* Selected text

1. Does the Babine River Foundation (BRF) want to exclude the public from accessing the Babine River corridor?
No. Our vision is to maintain the provincially significant quality wilderness angling values of the Babine River Corridor. We want to share the river with BC residents in a way that does not compromise the quality wilderness angling values. We respect the Resident/Guide agreement and believe that access is a shared user responsibility. We recognize the need for an Angling Management Plan. Angling access is a shared opportunity and is open to resident, non-resident and alien anglers. BC residents by law are given priority.
2. Is the BRF against logging in the Babine Watershed?
No. We want to ensure that logging practices do not harm the wilderness character of the river corridor. It is possible for logging and wilderness to co-exist, but more and better information is needed to identify causes and sources of threats to river based resource values. Technical fish and wildlife habitat vulnerability (i.e. hazard) assessment is needed to reveal the causes and sources of these risks.

* Task list
A) According to the Babine River FAQ, who is given angling priority by law?
B) Please write out the stretch of the Babine River FAQ from "No. Our vision" through "are given priority.", switching "Angling Management Plan" to "River Management Plan".
The records are separate material, unrelated to the Babine River FAQ.

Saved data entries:
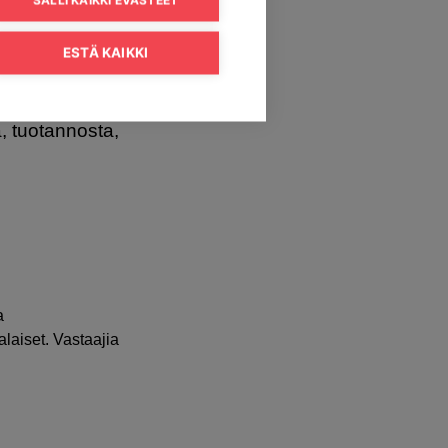
n
ESTÄ KAIKKI
lokuituverkon
a, tuotannosta,
a
laiset. Vastaajia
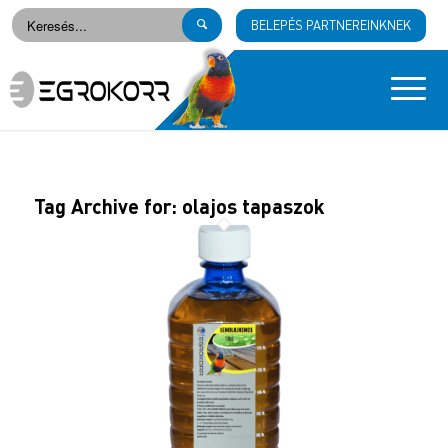
BELEPÉS PARTNEREINKNEK
Tag Archive for:
olajos tapaszok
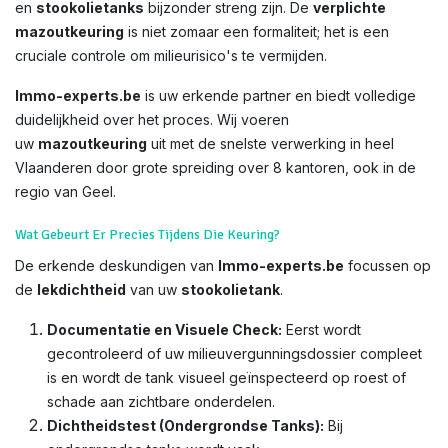
en
stookolietanks
bijzonder streng zijn. De
verplichte
mazoutkeuring
is niet zomaar een formaliteit; het is een
cruciale controle om milieurisico's te vermijden.
Immo-experts.be
is uw erkende partner en biedt volledige
duidelijkheid over het proces. Wij voeren
uw
mazoutkeuring
uit met de snelste verwerking in heel
Vlaanderen door grote spreiding over 8 kantoren, ook in de
regio van Geel.
Wat Gebeurt Er Precies Tijdens Die Keuring?
De erkende deskundigen van
Immo-experts.be
focussen op
de
lekdichtheid
van uw
stookolietank
.
Documentatie en Visuele Check:
Eerst wordt
gecontroleerd of uw milieuvergunningsdossier compleet
is en wordt de tank visueel geïnspecteerd op roest of
schade aan zichtbare onderdelen.
Dichtheidstest (Ondergrondse Tanks):
Bij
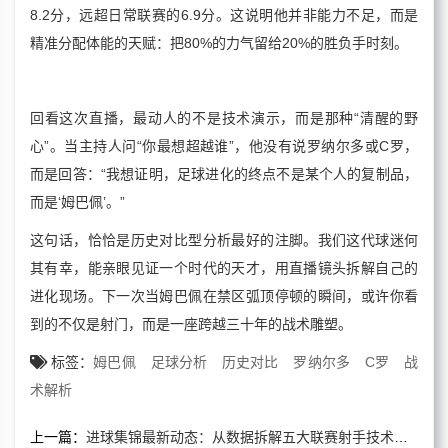
8.2分，远超日常联赛的6.9分。这说明他并非能力不足，而是
精准分配体能的天赋：把80%的力气留给20%的胜负手时刻。
回看这次直播，最动人的不是技术演示，而是那种“清醒的野
心”。当主持人问“你最想超越谁”，他没有说罗纳尔多或C罗，
而是回答：“我想证明，足球进化的终点不是某个人的复制品，
而是‘姆巴佩’。”
这句话，恰恰是历史对比型分析最好的注脚。我们这代球迷何
其有幸，能亲眼见证一个时代的天才，用直播镜头拆解自己的
进化现场。下一次当姆巴佩在禁区弧顶停顿的瞬间，或许你看
到的不仅是射门，而是一座跨越三十年的战术雕塑。
标签：
姆巴佩
足球分析
历史对比
罗纳尔多
C罗
战
术解析
上一篇：
进球集锦最新动态：从数据拆解五大联赛射手技术进化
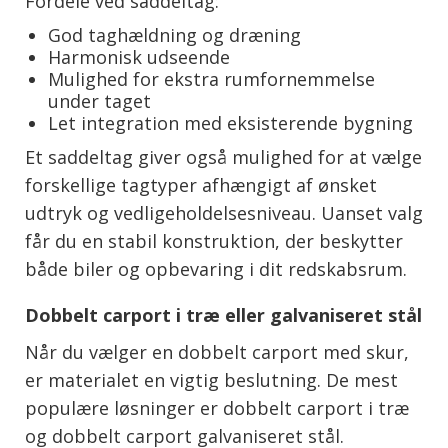
Fordele ved saddeltag:
God taghældning og dræning
Harmonisk udseende
Mulighed for ekstra rumfornemmelse
under taget
Let integration med eksisterende bygning
Et saddeltag giver også mulighed for at vælge
forskellige tagtyper afhængigt af ønsket
udtryk og vedligeholdelsesniveau. Uanset valg
får du en stabil konstruktion, der beskytter
både biler og opbevaring i dit redskabsrum.
Dobbelt carport i træ eller galvaniseret stål
Når du vælger en dobbelt carport med skur,
er materialet en vigtig beslutning. De mest
populære løsninger er dobbelt carport i træ
og dobbelt carport galvaniseret stål.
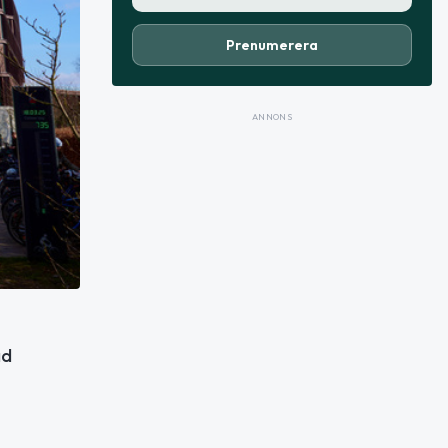
Prenumerera
ANNONS
ad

* Per-task answers
A) BC residents

B)
No. Our vision is to maintain the provincially significant quality wilderness angling values of the Babine River Corridor. We want to share the river with BC residents in a way that does not compromise the quality wilderness angling values. We respect the Resident/Guide agreement and believe that access is a shared user responsibility. We recognize the need for an River Management Plan. Angling access is a shared opportunity and is open to resident, non-resident and alien anglers. BC residents by law are given priority.